Приведенный отрывок —
:::::
Зачем же, спросите вы, Пушкин пишет Вигелю столь откровенное, столь уязвимое послание?

Спросите что полегче.

Повторю, письмо осталось в черновике. Вполне возможно, что Пушкин и не переписывал его. Но он сохранил черновой набросок - значит, этот черновик представлял для него самого какой-то особый интерес. Какой?

Перечитаем снова взъерошенный, сумбурный, раздерганный черточками текст.

И оставим для дальнейших размышлений четкую вводную фразу:

"...я был президентом попойки..."

Зачем? Авось, пригодится.

Последуем же за неугомонным поэтом - что там дальше в его путешествиях, в его жизни?

В рукописи, условно называемой "Холера" - о ней уже была речь, - события стремительно перемещаются во времени.

Из 1826-го, когда в Михайловском Пушкин выслушивал мрачные пророчества дерптского студента Вульфа ("Cholera morbus подошла к нашим границам и через пять лет будет у нас"), они, события, стремятся в Москву восемьсот тридцатого, в пору его возмужалости и жениховства, - промежуток ровно в четыре года.

Но Пушкин настаивает на пяти: "Спустя пять лет я был в Москве...", "...о бедствии, которое через пять лет сделалось мыслию всей Европы".

Вполне вероятно, что записи о холере несли в себе замысел повести, где сюжет, как всегда у Пушкина, чрезвычайно динамичен: от судьбоносного предсказания к действию, от случайной завязки к роковому событию.

Есть основание думать, что действие повести должно было разыграться в холерной Москве 1830 года, на ее околицах, через которые катилось страшное поветрие, на дальних трактах, в деревне, где заперт карантинными заставами мятущийся, страдающий, влюбленный герой, а его любимая - там, в Москве, жива ли, нет ли?..
:::::
Записи для разбора —

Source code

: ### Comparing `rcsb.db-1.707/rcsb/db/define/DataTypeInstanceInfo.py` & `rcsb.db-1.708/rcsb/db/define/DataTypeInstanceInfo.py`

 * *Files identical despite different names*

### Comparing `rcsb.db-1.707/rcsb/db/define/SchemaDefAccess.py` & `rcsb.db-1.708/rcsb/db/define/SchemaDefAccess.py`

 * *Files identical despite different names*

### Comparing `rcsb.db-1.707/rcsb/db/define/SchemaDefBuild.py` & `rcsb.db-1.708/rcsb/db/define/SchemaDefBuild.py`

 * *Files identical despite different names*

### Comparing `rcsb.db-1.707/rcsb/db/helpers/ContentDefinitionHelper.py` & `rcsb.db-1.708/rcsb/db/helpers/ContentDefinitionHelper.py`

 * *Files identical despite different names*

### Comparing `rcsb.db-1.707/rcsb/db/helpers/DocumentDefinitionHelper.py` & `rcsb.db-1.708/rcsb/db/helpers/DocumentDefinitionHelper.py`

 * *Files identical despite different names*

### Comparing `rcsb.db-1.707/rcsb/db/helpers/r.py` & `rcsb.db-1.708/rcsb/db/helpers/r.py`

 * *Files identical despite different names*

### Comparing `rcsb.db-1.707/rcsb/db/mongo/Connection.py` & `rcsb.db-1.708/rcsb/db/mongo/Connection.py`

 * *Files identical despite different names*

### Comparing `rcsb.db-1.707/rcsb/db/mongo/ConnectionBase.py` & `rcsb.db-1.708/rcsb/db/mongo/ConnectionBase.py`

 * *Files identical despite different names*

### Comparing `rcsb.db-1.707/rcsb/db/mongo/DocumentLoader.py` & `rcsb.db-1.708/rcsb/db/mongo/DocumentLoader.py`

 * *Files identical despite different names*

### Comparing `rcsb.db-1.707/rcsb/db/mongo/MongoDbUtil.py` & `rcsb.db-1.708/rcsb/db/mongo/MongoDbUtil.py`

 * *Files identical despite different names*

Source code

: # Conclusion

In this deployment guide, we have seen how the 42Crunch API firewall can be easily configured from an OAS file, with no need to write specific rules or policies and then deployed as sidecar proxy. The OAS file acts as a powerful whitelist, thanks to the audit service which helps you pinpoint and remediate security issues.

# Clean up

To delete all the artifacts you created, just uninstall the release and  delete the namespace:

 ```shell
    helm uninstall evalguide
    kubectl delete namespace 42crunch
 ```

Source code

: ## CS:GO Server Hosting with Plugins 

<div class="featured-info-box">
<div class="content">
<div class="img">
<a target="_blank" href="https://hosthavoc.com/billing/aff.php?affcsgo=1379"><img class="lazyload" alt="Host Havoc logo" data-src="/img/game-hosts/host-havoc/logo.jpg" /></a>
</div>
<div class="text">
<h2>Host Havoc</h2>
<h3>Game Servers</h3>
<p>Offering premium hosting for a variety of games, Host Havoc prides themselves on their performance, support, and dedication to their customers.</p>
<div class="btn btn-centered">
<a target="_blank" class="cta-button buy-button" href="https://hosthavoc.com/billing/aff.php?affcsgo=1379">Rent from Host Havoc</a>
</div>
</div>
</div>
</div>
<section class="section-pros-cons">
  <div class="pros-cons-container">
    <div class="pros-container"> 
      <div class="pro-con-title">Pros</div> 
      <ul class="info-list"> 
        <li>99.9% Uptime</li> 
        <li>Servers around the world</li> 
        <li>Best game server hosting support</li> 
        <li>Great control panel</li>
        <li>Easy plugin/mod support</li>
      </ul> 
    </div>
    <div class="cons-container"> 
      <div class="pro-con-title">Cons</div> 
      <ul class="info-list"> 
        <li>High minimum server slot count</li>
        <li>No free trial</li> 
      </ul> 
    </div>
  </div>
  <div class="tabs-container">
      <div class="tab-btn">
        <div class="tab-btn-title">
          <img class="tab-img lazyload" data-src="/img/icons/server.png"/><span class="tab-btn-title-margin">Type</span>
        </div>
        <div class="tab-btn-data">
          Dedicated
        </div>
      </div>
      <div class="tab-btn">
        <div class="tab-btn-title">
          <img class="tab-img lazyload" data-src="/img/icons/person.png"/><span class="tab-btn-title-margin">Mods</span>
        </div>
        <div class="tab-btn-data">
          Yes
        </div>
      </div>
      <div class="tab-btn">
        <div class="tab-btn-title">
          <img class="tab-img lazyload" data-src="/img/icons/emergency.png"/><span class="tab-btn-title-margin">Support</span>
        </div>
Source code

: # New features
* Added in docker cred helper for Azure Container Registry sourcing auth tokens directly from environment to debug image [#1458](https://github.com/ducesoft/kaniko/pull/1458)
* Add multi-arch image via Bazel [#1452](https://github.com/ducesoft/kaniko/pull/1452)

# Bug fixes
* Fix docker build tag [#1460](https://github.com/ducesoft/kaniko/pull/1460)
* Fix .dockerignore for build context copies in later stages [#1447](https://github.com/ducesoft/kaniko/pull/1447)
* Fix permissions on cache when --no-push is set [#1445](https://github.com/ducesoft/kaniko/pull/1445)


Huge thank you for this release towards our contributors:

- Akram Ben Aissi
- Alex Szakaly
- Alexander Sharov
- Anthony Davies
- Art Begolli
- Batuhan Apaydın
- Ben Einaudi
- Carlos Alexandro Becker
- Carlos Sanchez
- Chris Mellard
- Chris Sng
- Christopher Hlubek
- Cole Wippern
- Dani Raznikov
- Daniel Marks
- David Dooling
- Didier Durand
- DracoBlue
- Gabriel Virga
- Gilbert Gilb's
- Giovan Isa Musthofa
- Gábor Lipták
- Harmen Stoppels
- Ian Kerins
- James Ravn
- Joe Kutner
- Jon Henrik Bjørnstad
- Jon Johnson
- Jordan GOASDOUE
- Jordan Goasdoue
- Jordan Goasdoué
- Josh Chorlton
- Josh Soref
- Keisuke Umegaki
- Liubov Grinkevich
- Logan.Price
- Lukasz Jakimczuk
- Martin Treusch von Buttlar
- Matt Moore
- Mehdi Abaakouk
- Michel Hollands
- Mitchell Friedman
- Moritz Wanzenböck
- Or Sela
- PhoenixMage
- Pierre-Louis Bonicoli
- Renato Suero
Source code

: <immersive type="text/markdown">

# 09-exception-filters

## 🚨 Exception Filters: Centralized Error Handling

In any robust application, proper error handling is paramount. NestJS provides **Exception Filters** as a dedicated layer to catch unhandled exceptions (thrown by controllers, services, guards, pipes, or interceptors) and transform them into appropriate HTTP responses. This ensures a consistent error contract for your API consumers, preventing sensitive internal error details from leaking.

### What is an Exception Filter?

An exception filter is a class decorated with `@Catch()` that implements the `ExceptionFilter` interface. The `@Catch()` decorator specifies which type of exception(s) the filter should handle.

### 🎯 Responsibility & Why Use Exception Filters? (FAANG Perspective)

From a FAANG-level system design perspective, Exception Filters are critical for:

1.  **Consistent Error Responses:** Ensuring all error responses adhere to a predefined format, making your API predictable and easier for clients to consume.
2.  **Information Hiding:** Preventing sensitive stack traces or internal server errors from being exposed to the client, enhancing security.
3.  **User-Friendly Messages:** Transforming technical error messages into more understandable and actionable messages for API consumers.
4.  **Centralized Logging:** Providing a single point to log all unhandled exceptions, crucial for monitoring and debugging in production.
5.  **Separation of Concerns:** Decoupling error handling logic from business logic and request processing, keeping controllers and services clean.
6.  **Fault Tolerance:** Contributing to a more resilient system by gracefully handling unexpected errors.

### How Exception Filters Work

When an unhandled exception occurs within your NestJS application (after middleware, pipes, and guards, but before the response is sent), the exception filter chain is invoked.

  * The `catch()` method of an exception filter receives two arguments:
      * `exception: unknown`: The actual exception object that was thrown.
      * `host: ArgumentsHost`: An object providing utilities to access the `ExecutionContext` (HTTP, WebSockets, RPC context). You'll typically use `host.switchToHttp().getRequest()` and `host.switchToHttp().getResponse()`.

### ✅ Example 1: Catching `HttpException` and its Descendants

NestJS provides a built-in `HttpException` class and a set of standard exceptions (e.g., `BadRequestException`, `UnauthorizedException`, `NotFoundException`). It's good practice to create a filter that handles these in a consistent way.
:::::
Можете ли вы слово в слово повторить часть отрывка о Пушкине и холере, начиная с «Последуем же за» и заканчивая «к роковому событию.» включительно?

Решение задания —
Последуем же за неугомонным поэтом - что там дальше в его путешествиях, в его жизни?

В рукописи, условно называемой "Холера" - о ней уже была речь, - события стремительно перемещаются во времени.

Из 1826-го, когда в Михайловском Пушкин выслушивал мрачные пророчества дерптского студента Вульфа ("Cholera morbus подошла к нашим границам и через пять лет будет у нас"), они, события, стремятся в Москву восемьсот тридцатого, в пору его возмужалости и жениховства, - промежуток ровно в четыре года.

Но Пушкин настаивает на пяти: "Спустя пять лет я был в Москве...", "...о бедствии, которое через пять лет сделалось мыслию всей Европы".

Вполне вероятно, что записи о холере несли в себе замысел повести, где сюжет, как всегда у Пушкина, чрезвычайно динамичен: от судьбоносного предсказания к действию, от случайной завязки к роковому событию.